Thursday, April 3, 2008

Two Different Vestibular Preparatory Courses

Wednesday evening I had the chance to visit one of Educafro’s free vestibular courses. A volunteer university student taught the course to fourteen students, eleven Afro-Brazilian students and three white students. Many of the students in the course were in their thirties and forties. I had the chance to chat with the students and I discovered that many of the students had attended public schools, where, the students told me, teachers often ended class early or refused to teach them the assigned curriculum. I also learned that almost all of the students had jobs, working during the day and attending vestibular class at night. At the end of the class, I asked the students if they would want to take out a low-interest loan to support themselves while they took this vestibular preparatory course. The loan, I explained, would allow them to quit their jobs and study for the vestibular around the clock. All of the students said they would take the loan. One student explained to me that she would take the loan because she was chasing a dream, and wanted to attain the highest score she possibly could.

I wanted to see how others prepared for the exam, so Thursday morning I went to a vestibular course run by a private company. The sales representative explained that all the students had graduated from high school the year before, and that almost all the students came from private schools. The teachers were paid high salaries to teach the courses, often making more than many public university professors. The students took the class full-time for nine months. In the mornings, the students took classes on different subjects, and after a lunch break, met one-on-one with private tutors. In the evenings, the students did homework to present in the next class. The sales representative told us that the students’ parents paid their tuition for the course and supported the students as they took the course. The cost of the course was around $13,000. The median per capita income in Brazil is $7400. The company does not offer fellowships, so the course is priced out of the range of everyone except very wealthy students.
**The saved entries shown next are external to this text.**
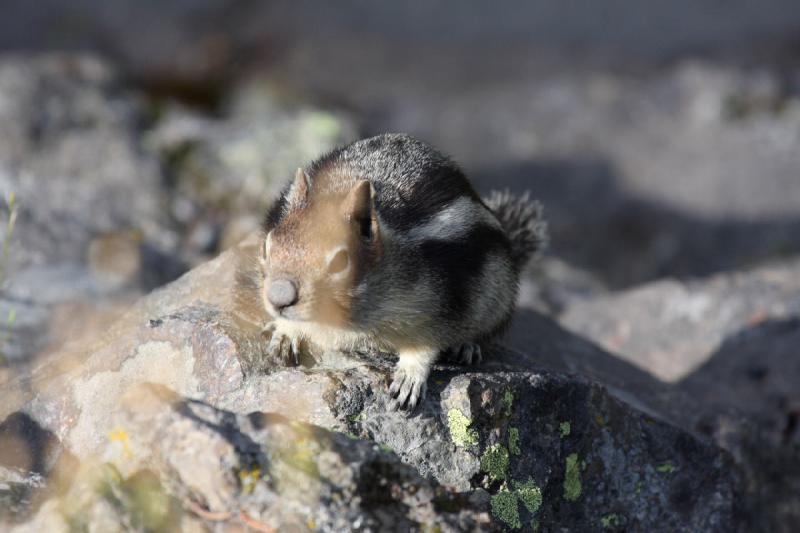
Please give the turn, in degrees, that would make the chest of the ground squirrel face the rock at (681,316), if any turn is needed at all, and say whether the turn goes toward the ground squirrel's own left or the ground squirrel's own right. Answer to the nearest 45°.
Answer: approximately 180°

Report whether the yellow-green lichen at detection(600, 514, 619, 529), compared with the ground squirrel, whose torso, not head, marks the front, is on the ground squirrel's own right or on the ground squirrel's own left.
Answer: on the ground squirrel's own left

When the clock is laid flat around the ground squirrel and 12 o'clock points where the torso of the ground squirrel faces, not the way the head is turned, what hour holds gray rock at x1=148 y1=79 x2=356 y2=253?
The gray rock is roughly at 4 o'clock from the ground squirrel.

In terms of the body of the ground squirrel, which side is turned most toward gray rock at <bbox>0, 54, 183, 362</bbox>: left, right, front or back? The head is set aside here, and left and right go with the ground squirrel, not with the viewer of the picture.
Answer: right

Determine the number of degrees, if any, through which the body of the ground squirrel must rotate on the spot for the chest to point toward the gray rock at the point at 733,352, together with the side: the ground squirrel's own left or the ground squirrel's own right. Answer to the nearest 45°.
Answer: approximately 180°

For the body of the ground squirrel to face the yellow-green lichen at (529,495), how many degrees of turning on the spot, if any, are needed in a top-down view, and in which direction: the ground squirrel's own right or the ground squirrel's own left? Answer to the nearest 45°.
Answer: approximately 90° to the ground squirrel's own left

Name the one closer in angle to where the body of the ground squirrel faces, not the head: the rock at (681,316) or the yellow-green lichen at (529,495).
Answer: the yellow-green lichen

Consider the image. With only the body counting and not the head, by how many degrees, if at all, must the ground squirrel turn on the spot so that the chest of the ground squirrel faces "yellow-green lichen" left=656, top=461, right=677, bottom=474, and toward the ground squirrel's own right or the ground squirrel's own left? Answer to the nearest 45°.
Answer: approximately 135° to the ground squirrel's own left

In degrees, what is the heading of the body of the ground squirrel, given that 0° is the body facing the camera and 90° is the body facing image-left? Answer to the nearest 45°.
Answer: approximately 45°
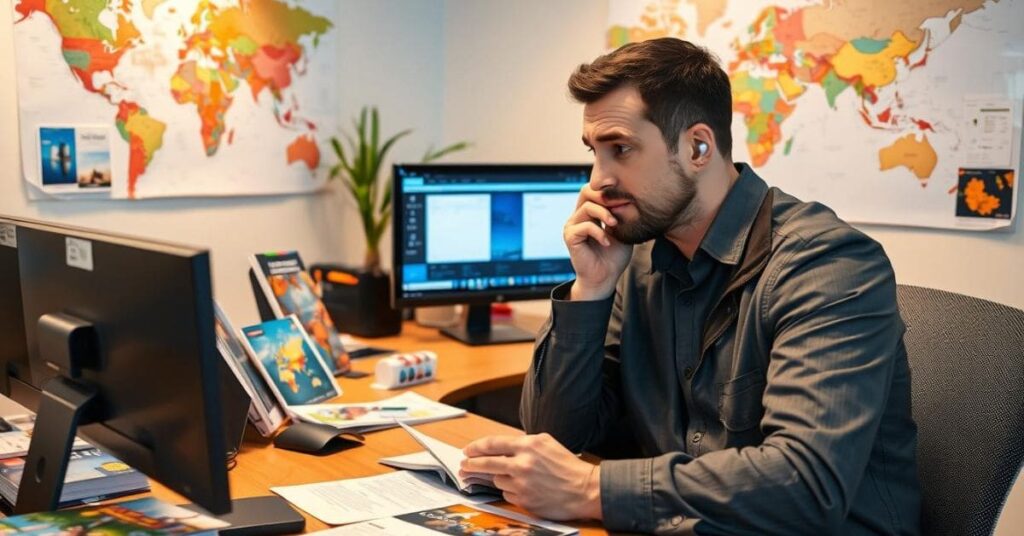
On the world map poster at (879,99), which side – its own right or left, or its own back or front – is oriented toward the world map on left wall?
right

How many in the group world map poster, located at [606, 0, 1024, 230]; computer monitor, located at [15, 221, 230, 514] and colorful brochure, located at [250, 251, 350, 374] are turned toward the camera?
2

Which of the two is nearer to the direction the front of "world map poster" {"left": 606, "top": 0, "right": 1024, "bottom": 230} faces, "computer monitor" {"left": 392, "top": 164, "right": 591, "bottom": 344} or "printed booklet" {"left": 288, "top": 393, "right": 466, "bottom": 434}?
the printed booklet

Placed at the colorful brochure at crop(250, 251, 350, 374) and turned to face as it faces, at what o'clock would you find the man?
The man is roughly at 11 o'clock from the colorful brochure.

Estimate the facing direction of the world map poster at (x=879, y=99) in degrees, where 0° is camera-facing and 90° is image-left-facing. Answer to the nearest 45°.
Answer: approximately 0°

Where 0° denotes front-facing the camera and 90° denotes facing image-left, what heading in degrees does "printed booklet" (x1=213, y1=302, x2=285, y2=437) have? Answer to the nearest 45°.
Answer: approximately 315°

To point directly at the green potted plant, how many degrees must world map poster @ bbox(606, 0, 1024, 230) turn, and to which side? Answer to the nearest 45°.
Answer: approximately 90° to its right
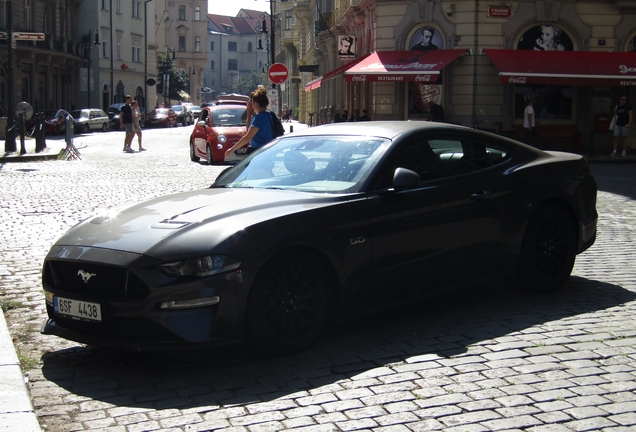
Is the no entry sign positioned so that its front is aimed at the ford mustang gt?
yes

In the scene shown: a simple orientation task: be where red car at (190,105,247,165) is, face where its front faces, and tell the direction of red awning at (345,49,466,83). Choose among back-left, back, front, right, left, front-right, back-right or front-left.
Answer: left

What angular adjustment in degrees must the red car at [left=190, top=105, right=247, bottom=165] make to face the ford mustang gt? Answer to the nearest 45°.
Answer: approximately 45° to its right

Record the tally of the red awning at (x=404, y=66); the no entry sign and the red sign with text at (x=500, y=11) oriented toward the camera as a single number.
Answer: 3

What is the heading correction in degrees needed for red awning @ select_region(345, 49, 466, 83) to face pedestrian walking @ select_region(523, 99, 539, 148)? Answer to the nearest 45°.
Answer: approximately 45° to its left

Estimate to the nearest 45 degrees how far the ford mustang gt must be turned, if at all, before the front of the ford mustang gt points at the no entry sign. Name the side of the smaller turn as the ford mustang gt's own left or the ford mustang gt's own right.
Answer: approximately 135° to the ford mustang gt's own right

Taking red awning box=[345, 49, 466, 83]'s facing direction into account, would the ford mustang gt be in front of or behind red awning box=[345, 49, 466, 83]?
in front

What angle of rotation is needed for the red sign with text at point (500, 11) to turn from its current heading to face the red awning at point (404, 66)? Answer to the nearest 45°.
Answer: approximately 90° to its right

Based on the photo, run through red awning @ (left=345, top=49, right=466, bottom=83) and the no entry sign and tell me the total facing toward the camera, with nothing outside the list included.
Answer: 2
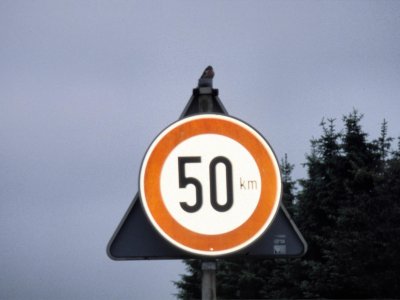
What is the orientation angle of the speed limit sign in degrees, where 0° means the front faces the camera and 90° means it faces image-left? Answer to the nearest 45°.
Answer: approximately 0°

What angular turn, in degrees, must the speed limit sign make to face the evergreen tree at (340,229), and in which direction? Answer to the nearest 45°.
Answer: approximately 180°
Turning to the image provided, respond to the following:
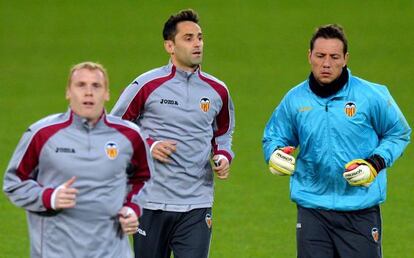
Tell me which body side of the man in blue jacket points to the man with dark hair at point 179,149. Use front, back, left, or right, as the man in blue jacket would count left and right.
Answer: right

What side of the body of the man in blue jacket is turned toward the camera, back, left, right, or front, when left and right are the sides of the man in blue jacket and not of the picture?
front
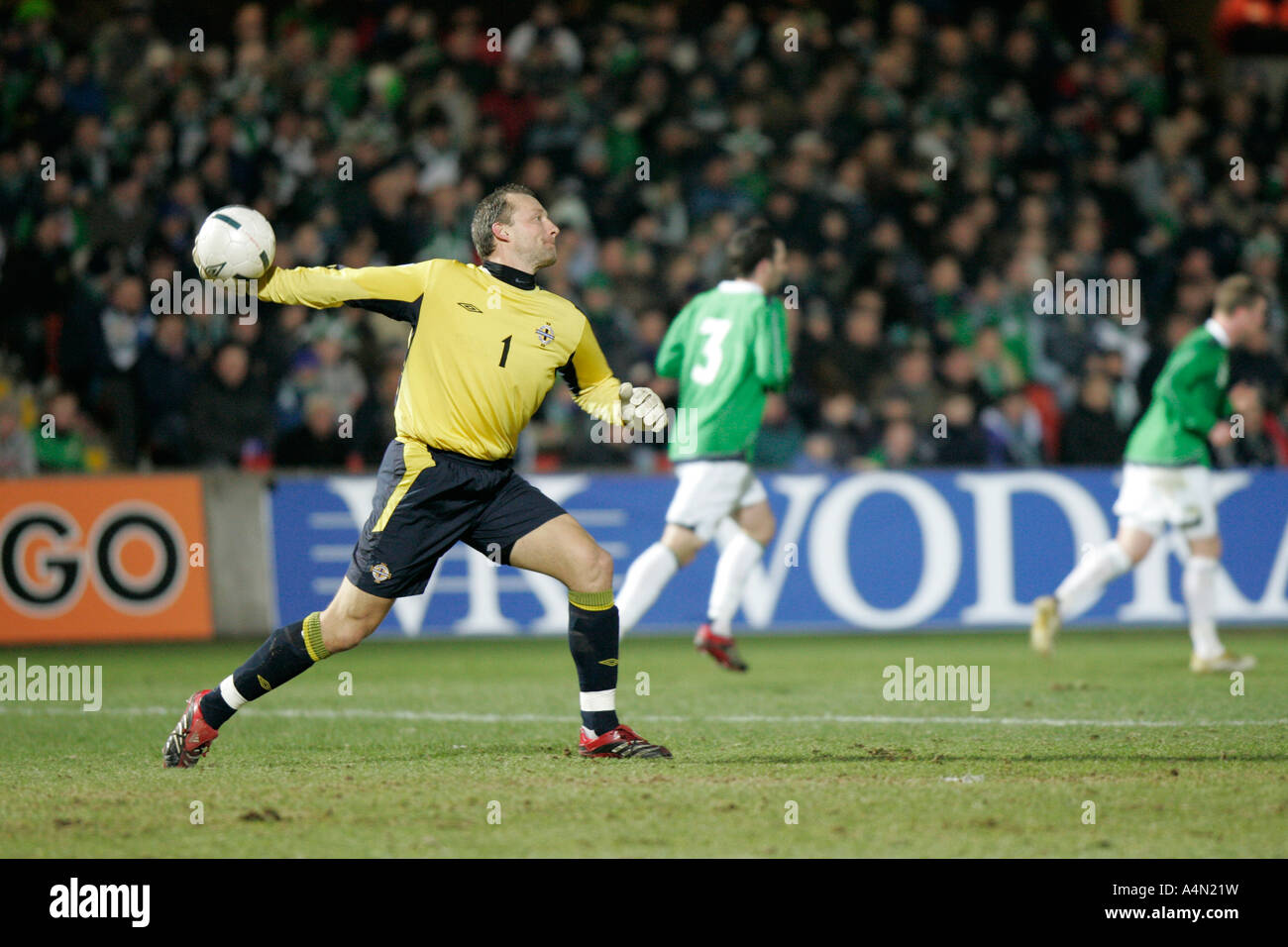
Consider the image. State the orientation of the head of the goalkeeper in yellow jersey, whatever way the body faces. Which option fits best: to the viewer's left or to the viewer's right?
to the viewer's right

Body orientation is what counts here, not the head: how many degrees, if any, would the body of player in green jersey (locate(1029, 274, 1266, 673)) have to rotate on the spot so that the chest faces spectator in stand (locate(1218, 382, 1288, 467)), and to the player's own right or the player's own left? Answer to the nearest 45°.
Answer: approximately 90° to the player's own left

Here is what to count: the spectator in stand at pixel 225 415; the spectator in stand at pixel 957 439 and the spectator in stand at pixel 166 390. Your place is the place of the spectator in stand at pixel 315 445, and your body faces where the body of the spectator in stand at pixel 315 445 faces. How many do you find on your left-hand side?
1

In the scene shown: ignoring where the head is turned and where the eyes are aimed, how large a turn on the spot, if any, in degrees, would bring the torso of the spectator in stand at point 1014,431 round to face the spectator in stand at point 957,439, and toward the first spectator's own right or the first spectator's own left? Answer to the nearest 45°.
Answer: approximately 45° to the first spectator's own right

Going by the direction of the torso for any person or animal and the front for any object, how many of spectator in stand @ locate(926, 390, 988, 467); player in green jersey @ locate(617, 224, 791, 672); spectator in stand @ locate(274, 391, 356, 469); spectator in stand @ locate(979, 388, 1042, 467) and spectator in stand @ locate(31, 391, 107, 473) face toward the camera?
4

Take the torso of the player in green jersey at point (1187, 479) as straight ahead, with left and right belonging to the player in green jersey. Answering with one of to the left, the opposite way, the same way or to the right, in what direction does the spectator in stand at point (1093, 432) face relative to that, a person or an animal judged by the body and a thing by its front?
to the right

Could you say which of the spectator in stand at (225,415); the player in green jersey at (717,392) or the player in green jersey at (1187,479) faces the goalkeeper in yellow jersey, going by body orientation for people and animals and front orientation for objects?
the spectator in stand

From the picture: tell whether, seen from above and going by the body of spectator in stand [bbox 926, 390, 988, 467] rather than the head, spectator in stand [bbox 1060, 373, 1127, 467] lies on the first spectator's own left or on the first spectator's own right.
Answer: on the first spectator's own left

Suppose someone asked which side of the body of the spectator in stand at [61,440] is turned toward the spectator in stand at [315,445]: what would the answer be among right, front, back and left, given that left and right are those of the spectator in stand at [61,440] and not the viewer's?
left

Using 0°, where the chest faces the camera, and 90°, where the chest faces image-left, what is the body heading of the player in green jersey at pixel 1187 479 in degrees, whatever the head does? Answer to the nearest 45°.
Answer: approximately 270°
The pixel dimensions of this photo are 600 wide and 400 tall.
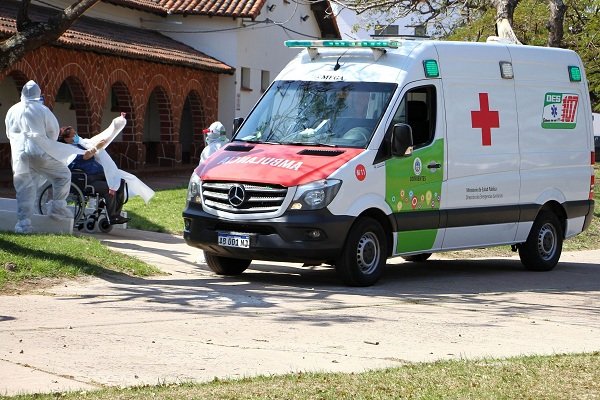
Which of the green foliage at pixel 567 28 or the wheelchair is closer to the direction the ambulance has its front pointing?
the wheelchair

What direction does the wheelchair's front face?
to the viewer's right

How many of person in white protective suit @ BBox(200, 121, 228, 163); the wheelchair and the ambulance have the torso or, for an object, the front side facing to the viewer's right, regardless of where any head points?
1

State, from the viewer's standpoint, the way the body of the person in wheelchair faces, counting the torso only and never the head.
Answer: to the viewer's right

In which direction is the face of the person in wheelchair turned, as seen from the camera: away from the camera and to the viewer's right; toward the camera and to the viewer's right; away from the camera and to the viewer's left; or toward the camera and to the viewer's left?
toward the camera and to the viewer's right

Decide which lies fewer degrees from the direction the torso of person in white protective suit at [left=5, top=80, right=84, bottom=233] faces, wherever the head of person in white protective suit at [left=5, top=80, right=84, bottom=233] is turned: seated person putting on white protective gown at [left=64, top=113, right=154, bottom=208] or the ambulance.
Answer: the seated person putting on white protective gown

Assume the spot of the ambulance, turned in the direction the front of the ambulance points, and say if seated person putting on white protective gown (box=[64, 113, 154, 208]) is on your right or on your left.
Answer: on your right

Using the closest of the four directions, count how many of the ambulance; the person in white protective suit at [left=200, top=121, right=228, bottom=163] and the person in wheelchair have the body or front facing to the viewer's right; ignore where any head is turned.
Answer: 1

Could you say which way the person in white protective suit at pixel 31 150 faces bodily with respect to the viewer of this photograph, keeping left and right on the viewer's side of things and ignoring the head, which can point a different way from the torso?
facing away from the viewer and to the right of the viewer
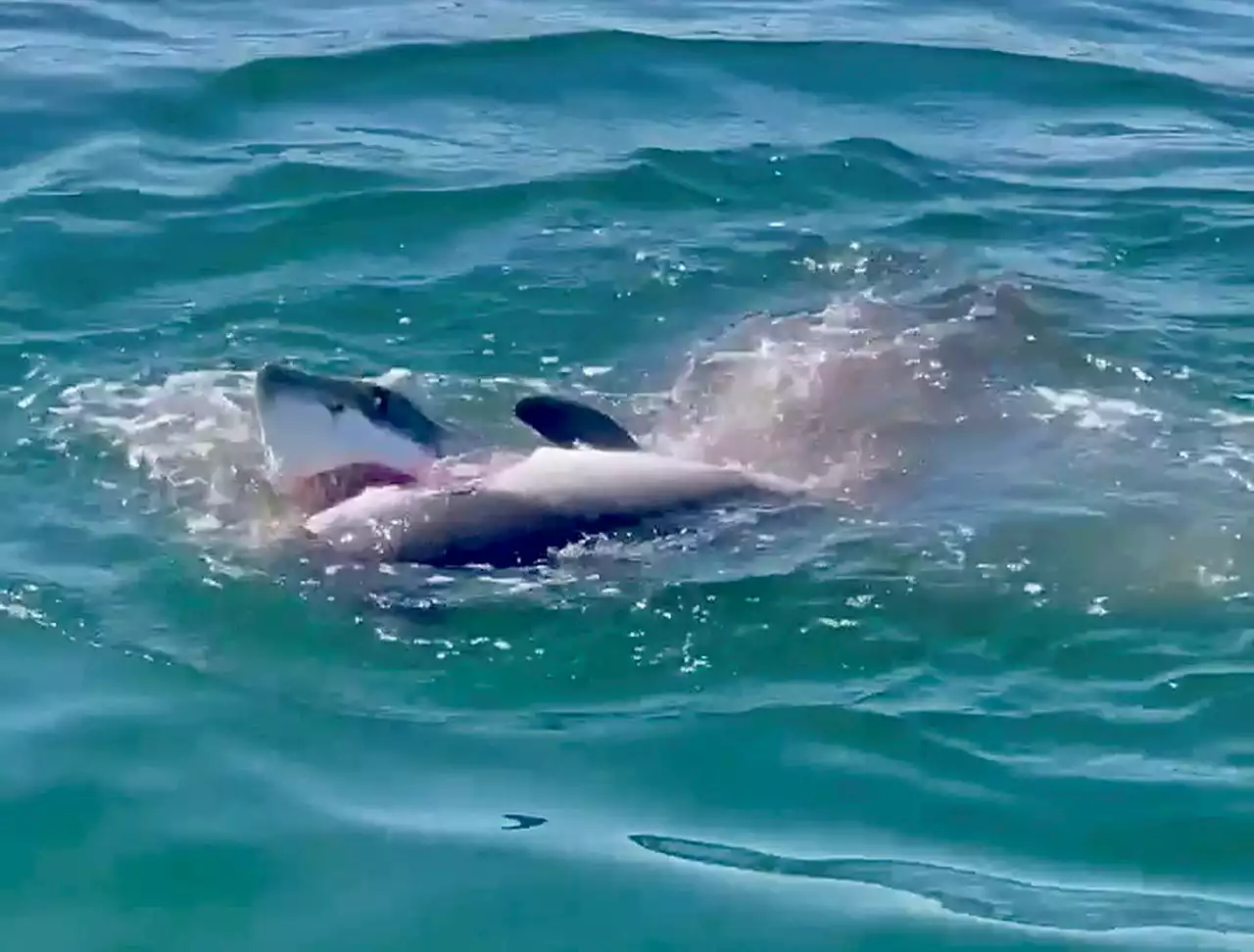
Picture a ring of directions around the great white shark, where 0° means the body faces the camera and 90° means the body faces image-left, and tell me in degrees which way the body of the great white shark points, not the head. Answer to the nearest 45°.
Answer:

My visits to the vestibular courses confirm my belief that the vestibular exams exacerbate the income and race discrimination Afro-Brazilian and poor students face. Although many argue that the vestibular is a meritocratic exam, the exam cannot measure merit accurately when one group has so much more access to preparation resources than others. The mostly white private school students are doubly advantaged: they have the money to attend private high schools which offer a more rigorous curriculum than public high schools and are able to afford an intensive full time preparatory class to prepare for the vestibular. The Afro-Brazilian public school students, on the other hand are doubly disadvantaged: they were forced to attend public high schools with few resources, and are forced to restrict their vestibular preparation to a few hours a night. Given the vast difference in access to preparation materials, it is no mystery why white students tend to attain higher scores on the vestibular than Afro-Brazilian students.